Embora pudessem visitar algumas aldeias, como já faziam antes da pandemia em rotinas de visitas, os médicos da Sesai adotaram um planejamento estratégico para a região no contexto pandêmico. Como ir às aldeias era expor ainda os indígenas ao risco de contaminação, o acordado foi que os indígenas passassem a comparecer à base médica para receber o imunizante e atendimentos.

Mesmo para os profissionais que realizam atendimento na unidade de saúde, os protocolos são rigorosos. Para entrar na área indígena é necessário ter, no mínimo, sete dias de quarentena, testes de antígeno negativo, uso de equipamento de proteção individual (EPI) completo, manter distância e realizar alguns procedimentos e exames ao ar livre.

Para chegar à base médica, as trilhas utilizadas por cada membro de uma família Zo’é eram diferentes e organizadas estrategicamente para evitar o contato entre eles. O brasileiro Marcos Cólon, doutor em estudos culturais pela Universidade de Wisconsin-Madison (EUA), explica que, na verdade, esta tática dos Zo’é é milenar e usada para evitar o impacto de pandemias e doenças na população ao longo da história. Segundo ele, a cultura de isolamento da etnia é também uma estratégia de sobrevivência.
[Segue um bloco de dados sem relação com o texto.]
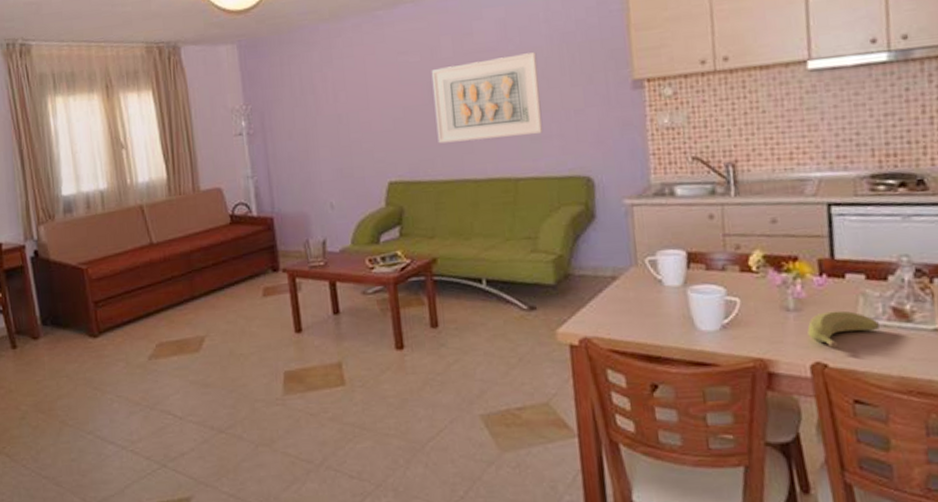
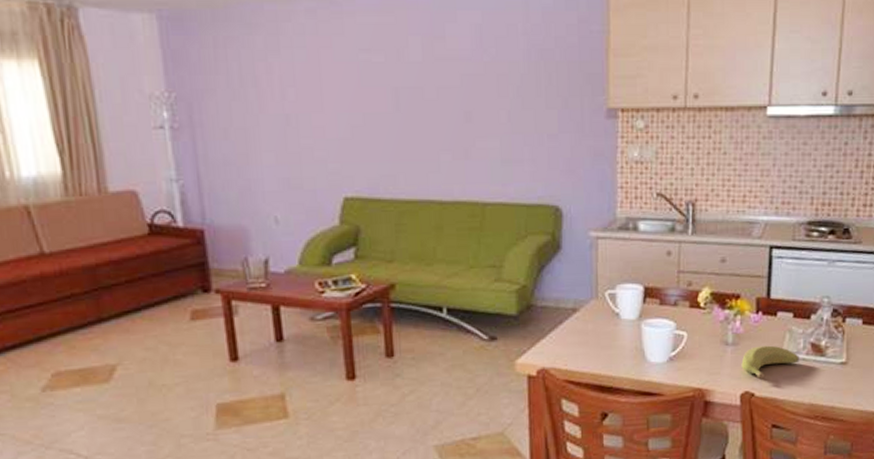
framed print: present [431,52,544,144] -> none [396,67,515,159]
No final da década de 1980, por exemplo, vários indígenas da etnia morreram em decorrência de enfermidades de problemas respiratórios e diarreia. Somente a partir disso, explica Cólon, a Funai (Fundação Nacional do Índio) passou a acompanhar e prestar assistência aos Zo’é.
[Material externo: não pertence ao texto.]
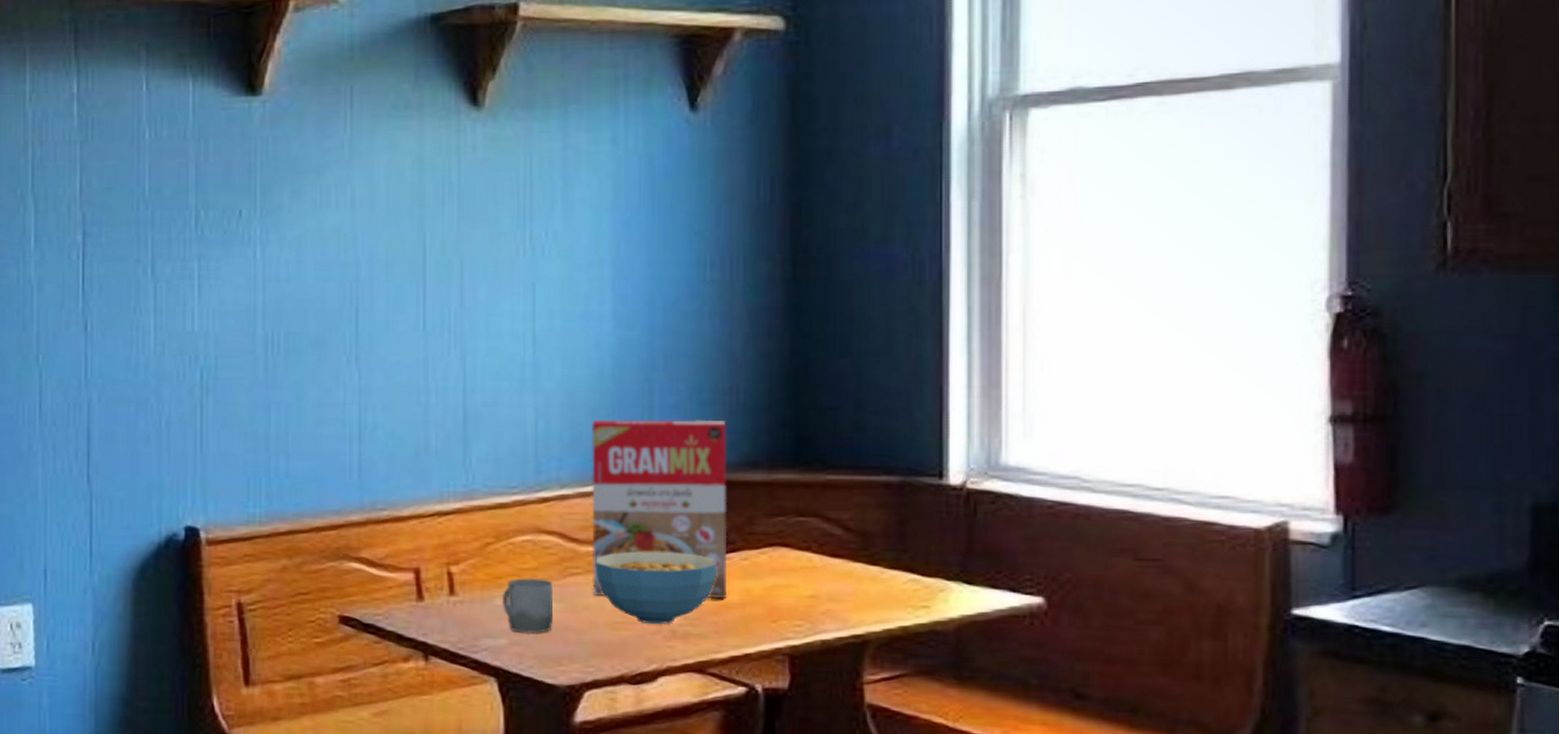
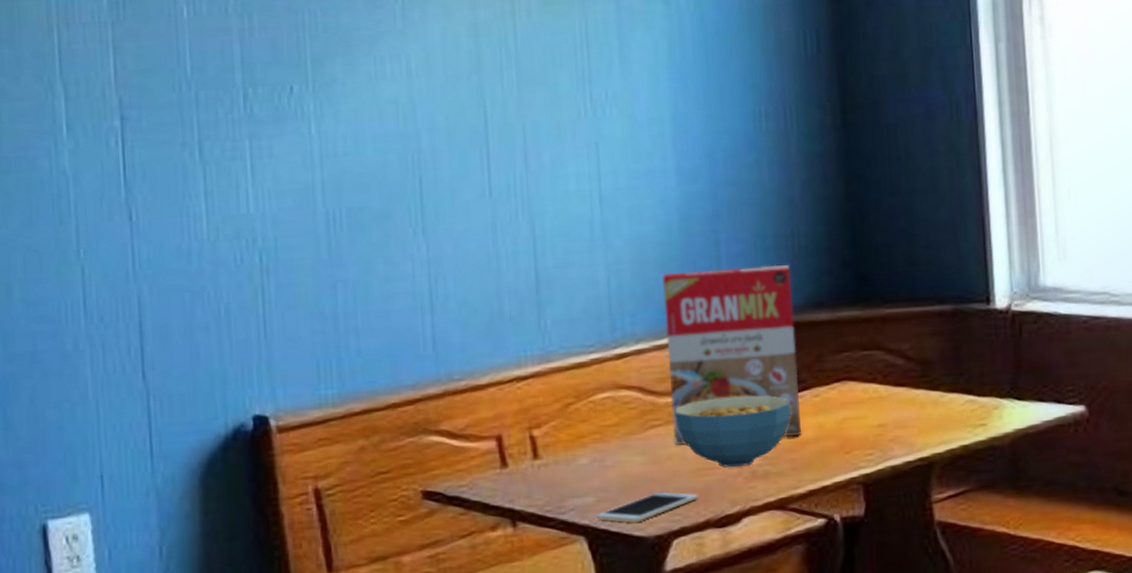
cup: present [503,577,554,633] -> none [586,433,638,489]
cell phone: none [509,641,614,670] -> present [596,491,699,523]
Segundo Leonardo Viana Braga, doutorando do Programa de Pós-Graduação em Antropologia Social da Universidade de São Paulo e assessor do PZ/Iepé (Programa Zo’é do Instituto de Pesquisa e Formação Indígena), o isolamento também é uma questão cultural para os Zo’é, uma vez que, quando as famílias se encontram, elas seguem etiquetas rigorosas de aproximação respeitando os espaços uma das outras.

“É desejável viver afastado, o que faz com que os momentos de encontro tenham mais valor. Dessa forma, não foi difícil para os Zo’é seguirem os protocolos de distanciamento social, se assim podemos dizer”, explica Braga.
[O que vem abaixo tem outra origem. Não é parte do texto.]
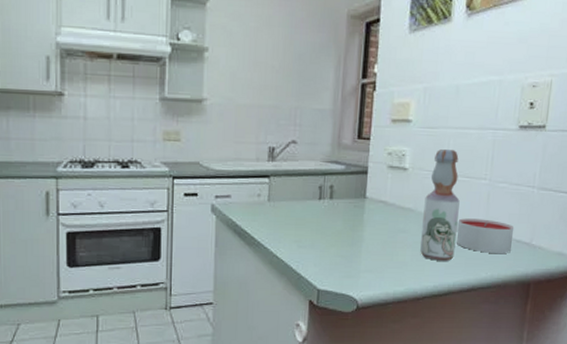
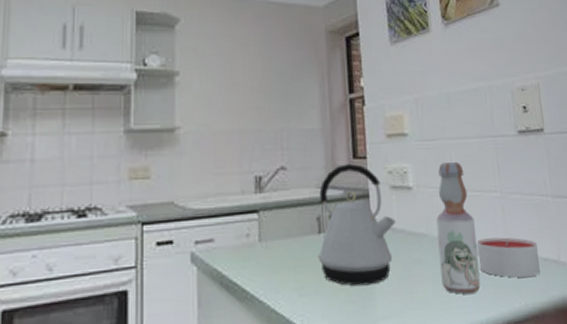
kettle: none [316,143,388,245] -> present [318,164,396,287]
Em outubro de 2021, o pai de Tawy faleceu de complicações de doenças pré existentes e pela idade avançada. Segundo Ministério da Saúde e o médico da Sesai, Erik Jennings, até agora, “não se registrou nenhum caso de Covid-19 na população Zo’é”, que também está totalmente imunizada com as primeiras e segundas doses da vacina

A inclusão da população indígena entre os grupos prioritários no enfrentamento à covid-19 foi uma das demandas da Apib (Articulação dos Povos Indígenas do Brasil) no STF (Supremo Tribunal Federal), por meio da ADPF (Arguição de Descumprimento de Preceito Fundamental) nº 709. A entidade também denunciou a subnotificação de dados sobre a situação de contaminação e óbitos em decorrência da covid-19 entre a população indígena, e iniciou um levantamento próprio para acompanhamento dos casos.

Dois anos após o início da pandemia, nesta terça-feira (11), o Ministério da Justiça e Segurança Pública anunciou a criação do Comitê Gestor dos Planos de Enfrentamento da Covid-19 para os povos indígenas, com representantes da Funai e dos ministérios da Cidadania; da Defesa; da Economia; do Meio Ambiente; de Minas e Energia; da Mulher, da Família e dos Direitos Humanos; e da Saúde.

A média móvel de casos confirmados pelo país nos últimos sete dias foi superior a 44 mil, a maior registrada desde 29 de julho do ano passado, segundo dados reunidos pelo consórcio de veículos de imprensa, nesta terça-feira (11). Em um momento como este, o médico Erick Jennigs da Sesai acredita que a repercussão da foto de Tawy e seu pai manda um recado de incentivo dos Zo’é para que todos no mundo se vacinem.